Simple Hashed Brown Potatoes

No #RecipeUpTop on this one because, like some of our previous posts, this one is super basic, but almost entirely reliant on technique and a few tricks to get you where you’re going.

To prove my point, here’s the ingredient list: two (2) potatoes, 2 tablespoons veg oil, salt. That’s it. And it takes like ten minutes.

I’ve seen countless recipes with all kinds of tortured methodology, and weird additives like cornstarch or dextrose or whatever, and it’s just not necessary.

And, look, I get it. For a long time, in our past life, we relied on bagged, frozen processed shredded potatoes from the grocery store, which were full of all kinds of things that weren’t potatoes, but were bizarrely expensive. I’d also tried to make hashed browns at home, and failed miserably.

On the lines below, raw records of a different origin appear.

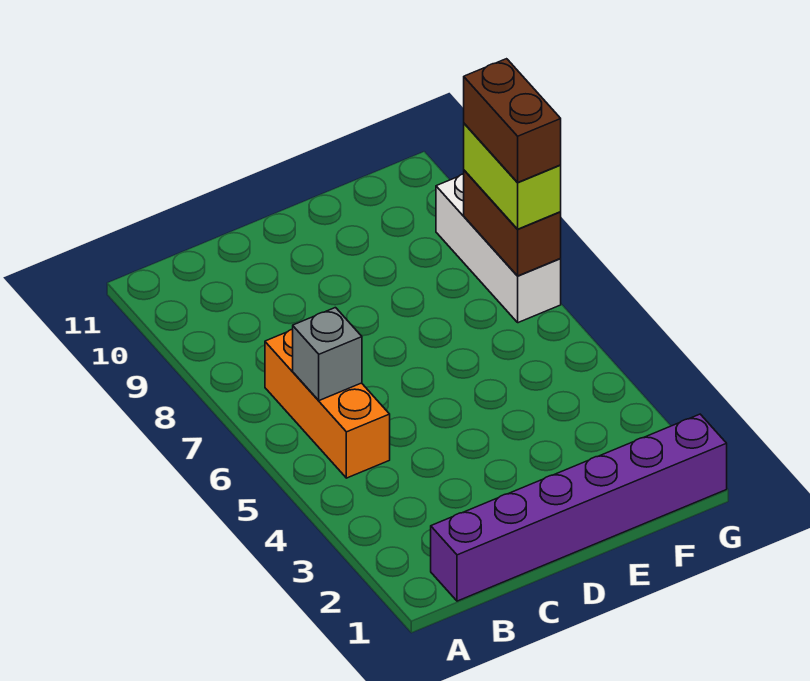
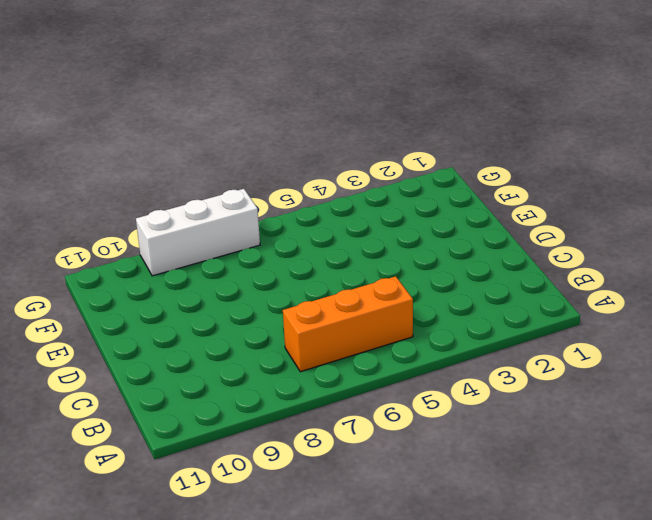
none -> purple 1x6 brick [431,414,727,601]
none -> grey 1x1 brick [293,308,362,401]

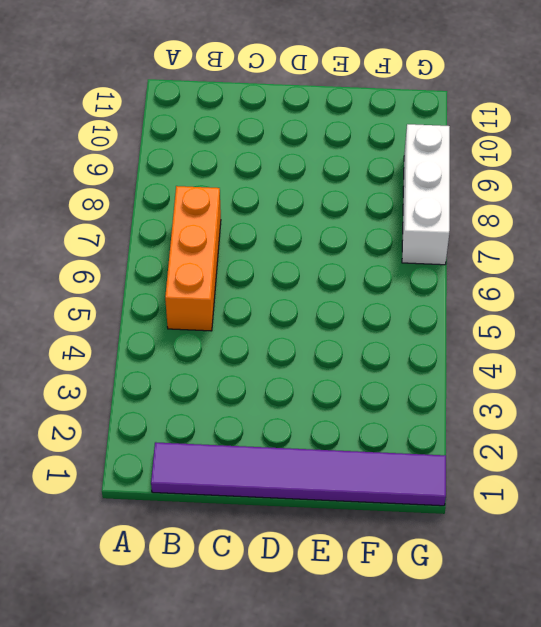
purple 1x6 tile [151,442,446,506] -> purple 1x6 brick [431,414,727,601]
none -> grey 1x1 brick [293,308,362,401]
none -> brown 1x2 brick [464,170,561,276]

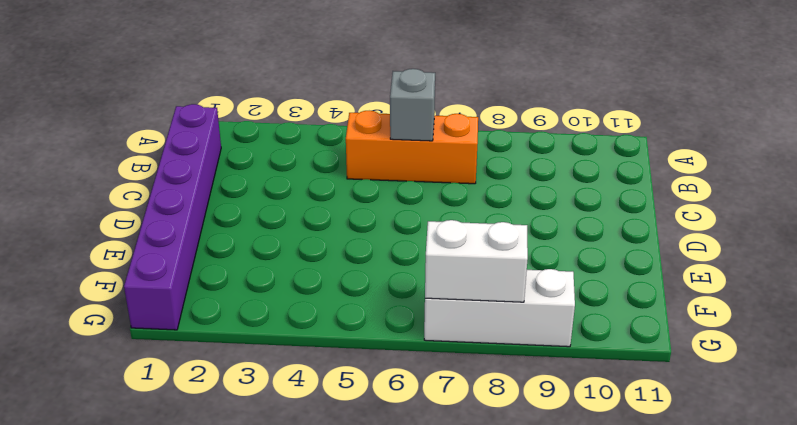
white 1x2 brick [425,220,528,302] -> brown 1x2 brick [464,170,561,276]
none -> lime 1x2 brick [464,124,561,229]
none -> brown 1x2 brick [464,59,561,183]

Until I figured it out. So let’s get to it.

Step One: rinse and grate your potatoes. For your potatoes, you want russets or “mealy” potatoes, versus red or “waxy” potatoes (which are more suited to roasting, but more on that later). Anyway, rinse them off and use a basic box grater (or the grating disc on a food processor if you’re extra lazy) to shred them down over a clean tea towel:

The shredded potatoes will oxidize and turn brown, and I’ve seen a lot of recipes that go to great lengths to prevent this, which makes absolutely no sense to me. We’re browning them anyway, and it doesn’t affect taste or texture, so who cares? In five minutes they’ll be cooked.

So, what’s up with the tea towel? Well, in order to get nice, crispy browns, we need to get as much water out of the potatoes as possible. Otherwise, that water will convert to steam, and we’ll end up with gluey, sad, steamed potatoes. So….

Step two: wring out your potatoes over the sink. Twist up the towel around the potatoes like this:

Then, using two hands, wring them out as much as you can. Afterwards, the won’t look much different, but believe me, they are:

That liquid is all the water that came out of two small potatoes, nearly a half cup. Significant.

Step three: heat an empty skillet over medium-high heat. Do not add any oil yet. For my part, I’m going with ol’ faithful here:

Once it gets good and hot, add a tablespoon of veg oil, then toss in the shredded potatoes but DO NOT SALT THEM (I’ll explain in a minute). Using a spatula or tongs, gently move the potatoes around to coat them in the oil, then form them into two patties, gently press down, and walk away. DO NOT TOUCH THEM UNTIL TIME TO FLIP.

So, what’s going on here? Why not salt? Why be gentile? While leave them alone? Well, we’re trying for a very specific thing, which is crispy, crunchy browns.

While we removed a lot of the water from the potatoes, there’s still plenty in there. Adding salt now will draw that moisture out too quickly, and we’ll have glue.

Secondly, as the potatoes hit the pan and the heat starts to break apart the cell walls, excessive stirring or movement will turn everything into mush, which is why we want some gentle action to get the browns covered in oil, but not so much as to make them turn, yes, to glue.

So, let them cruise until time to flip. How will you know? well, take a look at the bits around the edges:

See? Crispy and brown. So just flip them, right? NOT SO FAST!

Step four: the flip. Get your spatula handy, and distribute the remaining oil directly over the top of the browns, then flip, taking care to make sure they don’t fold over on themselves and hit the pan evenly. Give a little press with the spatula, and go ahead and salt the now-browned tops:

Ta-DA! Again, let these sit until they’re done. How will you know? Well, it’s going to take about the same amount of time as the first side. The good news is that it’s really, really hard to burn these if you’re using enough oil. SIDE NOTE: If you’re having fried eggs with these (which I usually do), now is the time to get those in the pan (or a separate pan) to make sure everything is done at the same time.

When you’re confident the underside is done, give them one more flip and season with salt:

And that’s it. Serve however you want, but I’d recommend a few sunny-side eggs and some hot sauce, with a strong cup of coffee.